Why do I walk then? I enjoy that freedom and privilege to just get up and go and explore. Whether that exploration be local or thousands of miles away, I take comfort in knowing that I can move within and through landscapes. The landscape I sit my work within, and those landscape are remote and wild and far removed from humanity. Natural landscapes are places that give me that space away from humanity and it is not because humanity is a negative thing, it is because I enjoy the moments of being within a natural environment untouched and seeing it as it is without interference from others. It becomes a personal and intimate experience which is shared between me and the land. Walking through and within that environment can be performative as it takes me that physical movement to navigate open space and recognise elements that could be dangerous, could be best left untouched, could be investigated or could also be collected. The journey of the walk is unknowable, I have control of where I will direct myself, but I am unaware of what I will come across, and the mysticism brings me back to those uncomfortable corridors I made for my audiences. They did not know what to expect through their physical journey and as with my walks, I do not know what to expect. There is thrill and momentum of anticipation as the walk plays out and I can allow emotion to be with me.
Writing
Writing is where I document my thoughts, feelings, and happenings. The writing is performative just like the walking, it is a collection of documents that shares my experiences and movements through natural landscapes. When I write, I try to keep it informal and communicate the language to an audience in simplistic terms. Those terms are generally within the context of a conversation with oneself. I believe writing in such a way removes the academic charade and instead gives an honest and personal account of my thoughts and feelings.
I see the writing as an archival document but also as a first-hand account of the methods/acts of practice I participate with.

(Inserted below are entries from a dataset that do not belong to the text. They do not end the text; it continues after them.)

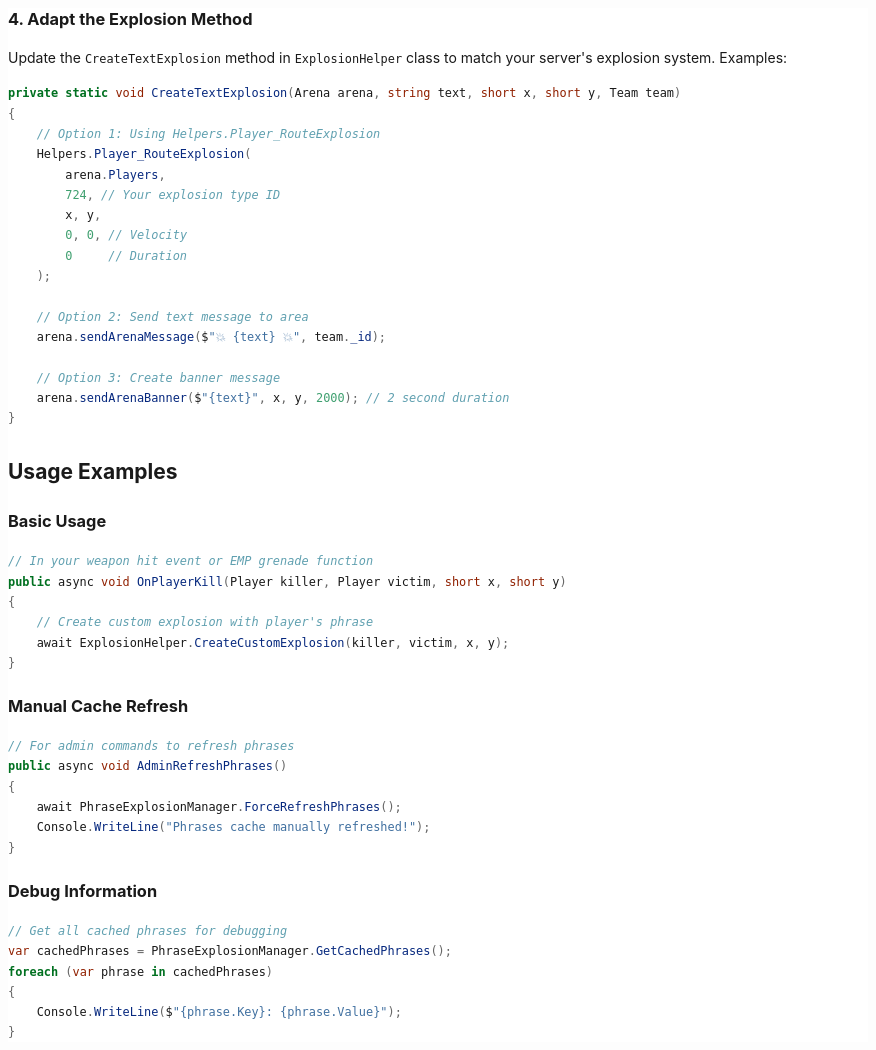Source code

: ### 4. Adapt the Explosion Method

Update the `CreateTextExplosion` method in `ExplosionHelper` class to match your server's explosion system. Examples:

```csharp
private static void CreateTextExplosion(Arena arena, string text, short x, short y, Team team)
{
    // Option 1: Using Helpers.Player_RouteExplosion
    Helpers.Player_RouteExplosion(
        arena.Players,
        724, // Your explosion type ID
        x, y,
        0, 0, // Velocity
        0     // Duration
    );
    
    // Option 2: Send text message to area
    arena.sendArenaMessage($"💥 {text} 💥", team._id);
    
    // Option 3: Create banner message
    arena.sendArenaBanner($"{text}", x, y, 2000); // 2 second duration
}
```

## Usage Examples

### Basic Usage
```csharp
// In your weapon hit event or EMP grenade function
public async void OnPlayerKill(Player killer, Player victim, short x, short y)
{
    // Create custom explosion with player's phrase
    await ExplosionHelper.CreateCustomExplosion(killer, victim, x, y);
}
```

### Manual Cache Refresh
```csharp
// For admin commands to refresh phrases
public async void AdminRefreshPhrases()
{
    await PhraseExplosionManager.ForceRefreshPhrases();
    Console.WriteLine("Phrases cache manually refreshed!");
}
```

### Debug Information
```csharp
// Get all cached phrases for debugging
var cachedPhrases = PhraseExplosionManager.GetCachedPhrases();
foreach (var phrase in cachedPhrases)
{
    Console.WriteLine($"{phrase.Key}: {phrase.Value}");
}
```
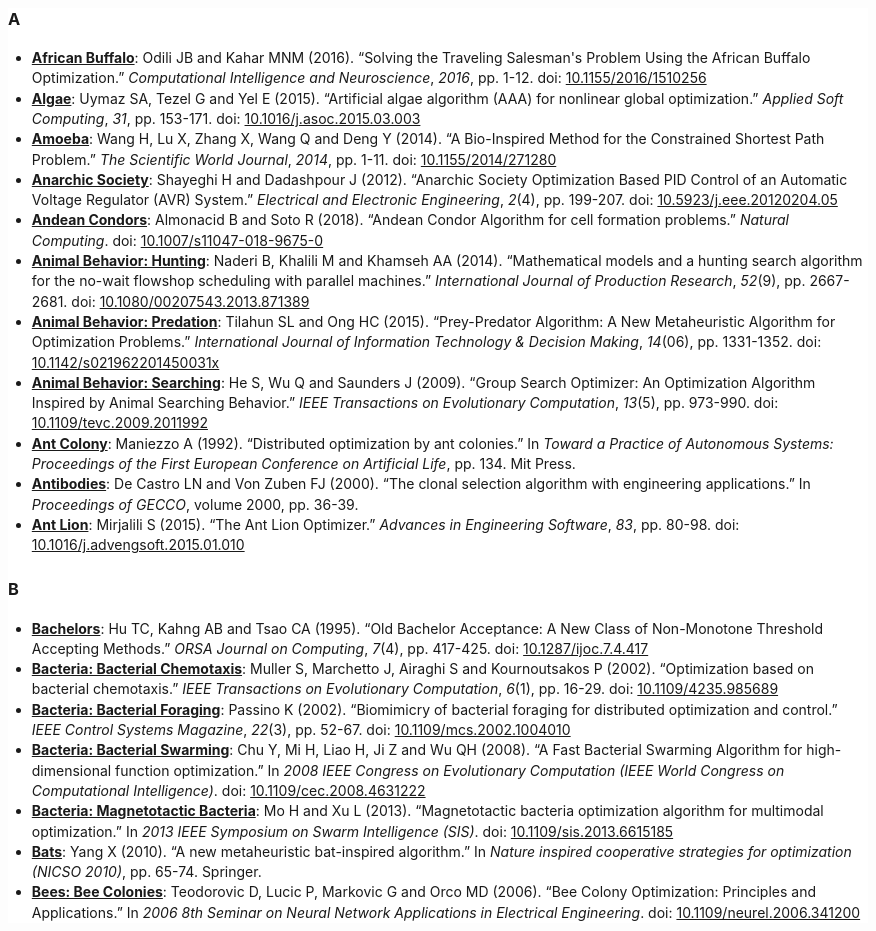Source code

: ### A
- **<u>African Buffalo</u>**: Odili JB and Kahar MNM (2016). “Solving the Traveling Salesman's Problem Using the African Buffalo Optimization.” _Computational Intelligence and Neuroscience_, *2016*, pp. 1-12. doi: [10.1155/2016/1510256 ](https://doi.org/10.1155/2016/1510256 )
- **<u>Algae</u>**: Uymaz SA, Tezel G and Yel E (2015). “Artificial algae algorithm (AAA) for nonlinear global optimization.” _Applied Soft Computing_, *31*, pp. 153-171. doi: [10.1016/j.asoc.2015.03.003 ](https://doi.org/10.1016/j.asoc.2015.03.003 )
- **<u>Amoeba</u>**: Wang H, Lu X, Zhang X, Wang Q and Deng Y (2014). “A Bio-Inspired Method for the Constrained Shortest Path Problem.” _The Scientific World Journal_, *2014*, pp. 1-11. doi: [10.1155/2014/271280 ](https://doi.org/10.1155/2014/271280 )
- **<u>Anarchic Society</u>**: Shayeghi H and Dadashpour J (2012). “Anarchic Society Optimization Based PID Control of an Automatic Voltage Regulator (AVR) System.” _Electrical and Electronic Engineering_, *2*(4), pp. 199-207. doi: [10.5923/j.eee.20120204.05 ](https://doi.org/10.5923/j.eee.20120204.05 )
- **<u>Andean Condors</u>**: Almonacid B and Soto R (2018). “Andean Condor Algorithm for cell formation problems.” _Natural Computing_. doi: [10.1007/s11047-018-9675-0 ](https://doi.org/10.1007/s11047-018-9675-0 )
- **<u>Animal Behavior: Hunting</u>**: Naderi B, Khalili M and Khamseh AA (2014). “Mathematical models and a hunting search algorithm for the no-wait flowshop scheduling with parallel machines.” _International Journal of Production Research_, *52*(9), pp. 2667-2681. doi: [10.1080/00207543.2013.871389 ](https://doi.org/10.1080/00207543.2013.871389 )
- **<u>Animal Behavior: Predation</u>**: Tilahun SL and Ong HC (2015). “Prey-Predator Algorithm: A New Metaheuristic Algorithm for Optimization Problems.” _International Journal of Information Technology \& Decision Making_, *14*(06), pp. 1331-1352. doi: [10.1142/s021962201450031x ](https://doi.org/10.1142/s021962201450031x )
- **<u>Animal Behavior: Searching</u>**: He S, Wu Q and Saunders J (2009). “Group Search Optimizer: An Optimization Algorithm Inspired by Animal Searching Behavior.” _IEEE Transactions on Evolutionary Computation_, *13*(5), pp. 973-990. doi: [10.1109/tevc.2009.2011992 ](https://doi.org/10.1109/tevc.2009.2011992 )
- **<u>Ant Colony</u>**: Maniezzo A (1992). “Distributed optimization by ant colonies.” In _Toward a Practice of Autonomous Systems: Proceedings of the First European Conference on Artificial Life_, pp. 134. Mit Press.
- **<u>Antibodies</u>**: De Castro LN and Von Zuben FJ (2000). “The clonal selection algorithm with engineering applications.” In _Proceedings of GECCO_, volume 2000, pp. 36-39.
- **<u>Ant Lion</u>**: Mirjalili S (2015). “The Ant Lion Optimizer.” _Advances in Engineering Software_, *83*, pp. 80-98. doi: [10.1016/j.advengsoft.2015.01.010 ](https://doi.org/10.1016/j.advengsoft.2015.01.010 )

### B
- **<u>Bachelors</u>**: Hu TC, Kahng AB and Tsao CA (1995). “Old Bachelor Acceptance: A New Class of Non-Monotone Threshold Accepting Methods.” _ORSA Journal on Computing_, *7*(4), pp. 417-425. doi: [10.1287/ijoc.7.4.417 ](https://doi.org/10.1287/ijoc.7.4.417 )
- **<u>Bacteria: Bacterial Chemotaxis</u>**: Muller S, Marchetto J, Airaghi S and Kournoutsakos P (2002). “Optimization based on bacterial chemotaxis.” _IEEE Transactions on Evolutionary Computation_, *6*(1), pp. 16-29. doi: [10.1109/4235.985689 ](https://doi.org/10.1109/4235.985689 )
- **<u>Bacteria: Bacterial Foraging</u>**: Passino K (2002). “Biomimicry of bacterial foraging for distributed optimization and control.” _IEEE Control Systems Magazine_, *22*(3), pp. 52-67. doi: [10.1109/mcs.2002.1004010 ](https://doi.org/10.1109/mcs.2002.1004010 )
- **<u>Bacteria: Bacterial Swarming</u>**: Chu Y, Mi H, Liao H, Ji Z and Wu QH (2008). “A Fast Bacterial Swarming Algorithm for high-dimensional function optimization.” In _2008 IEEE Congress on Evolutionary Computation (IEEE World Congress on Computational Intelligence)_. doi: [10.1109/cec.2008.4631222 ](https://doi.org/10.1109/cec.2008.4631222 )
- **<u>Bacteria: Magnetotactic Bacteria</u>**: Mo H and Xu L (2013). “Magnetotactic bacteria optimization algorithm for multimodal optimization.” In _2013 IEEE Symposium on Swarm Intelligence (SIS)_. doi: [10.1109/sis.2013.6615185 ](https://doi.org/10.1109/sis.2013.6615185 )
- **<u>Bats</u>**: Yang X (2010). “A new metaheuristic bat-inspired algorithm.” In _Nature inspired cooperative strategies for optimization (NICSO 2010)_, pp. 65-74. Springer.
- **<u>Bees: Bee Colonies</u>**: Teodorovic D, Lucic P, Markovic G and Orco MD (2006). “Bee Colony Optimization: Principles and Applications.” In _2006 8th Seminar on Neural Network Applications in Electrical Engineering_. doi: [10.1109/neurel.2006.341200 ](https://doi.org/10.1109/neurel.2006.341200 )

The writing becomes direct and autobiographical, but more in the form of autoethnography, in which it is about me writing through the journey and act, rather than about the reflective journey. It once again cements this idea that emotion and feeling is instant.
Wilderness
The four acts of practice are used collaboratively to comment on what remote wilderness is through my own personal interpretation. Personal interpretation is the key phrase within my research because I am the one who explores and investigates in my own designed methodology. I am there within landscape trying to feel my way through and within it, just having that direct contact with nature. It is for me a moment of release where I can escape and be free from human constraints. Not to an extreme sense or act of freedom but to one that initiates an ability to just step out of the entanglement of the working life and just sit or walk and reflect within an environment not polluted by humanity. It is quite difficult to find a place which is not affected by man so for me it is about finding those small pockets of nature between the man-made and to do so I must go on small excursions or as I refer to them as my own residencies within landscape.